An exact transcription of the entries is required, with no images included.

(TASK INPUT)

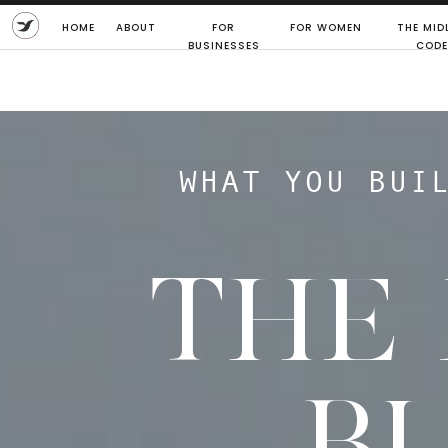
HOME
ABOUT
FOR
FOR WOMEN
THE MIDL
BUSINESSES
CODE
WHAT YOU BUI
THE
B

(End TASK INPUT)

● ANSWER TO THIS PROBLEM:
HOME
ABOUT
FOR
FOR WOMEN
THE MIDL
BUSINESSES
CODE
WHAT YOU BUI
THE
B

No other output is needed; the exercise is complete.